> Problem
Copy out every line of text in the records below, character for character, and omit the pictures.

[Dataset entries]
▶
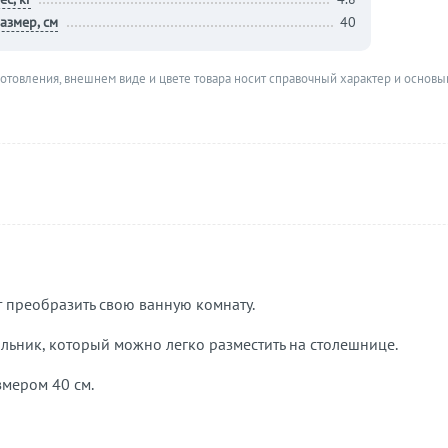
азмер, см
40
готовления, внешнем виде и цвете товара носит справочный характер и основы
т преобразить свою ванную комнату.
ьник, который можно легко разместить на столешнице.
змером 40 см.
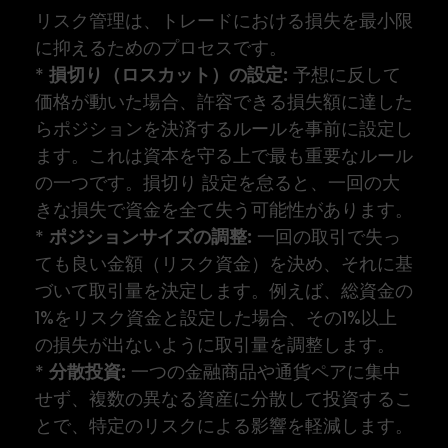
リスク管理は、トレードにおける損失を最小限
に抑えるためのプロセスです。
*
損切り（ロスカット）の設定:
予想に反して
価格が動いた場合、許容できる損失額に達した
らポジションを決済するルールを事前に設定し
ます。これは資本を守る上で最も重要なルール
の一つです。損切り 設定を怠ると、一回の大
きな損失で資金を全て失う可能性があります。
*
ポジションサイズの調整:
一回の取引で失っ
ても良い金額（リスク資金）を決め、それに基
づいて取引量を決定します。例えば、総資金の
1%をリスク資金と設定した場合、その1%以上
の損失が出ないように取引量を調整します。
*
分散投資:
一つの金融商品や通貨ペアに集中
せず、複数の異なる資産に分散して投資するこ
とで、特定のリスクによる影響を軽減します。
◀
> Answer to this task
азмер, см
40
готовления, внешнем виде и цвете товара носит справочный характер и основы
т преобразить свою ванную комнату.
ьник, который можно легко разместить на столешнице.
змером 40 см.
リスク管理は、トレードにおける損失を最小限
に抑えるためのプロセスです。
*
損切り（ロスカット）の設定:
予想に反して
価格が動いた場合、許容できる損失額に達した
らポジションを決済するルールを事前に設定し
ます。これは資本を守る上で最も重要なルール
の一つです。損切り 設定を怠ると、一回の大
きな損失で資金を全て失う可能性があります。
*
ポジションサイズの調整:
一回の取引で失っ
ても良い金額（リスク資金）を決め、それに基
づいて取引量を決定します。例えば、総資金の
1%をリスク資金と設定した場合、その1%以上
の損失が出ないように取引量を調整します。
*
分散投資:
一つの金融商品や通貨ペアに集中
せず、複数の異なる資産に分散して投資するこ
とで、特定のリスクによる影響を軽減します。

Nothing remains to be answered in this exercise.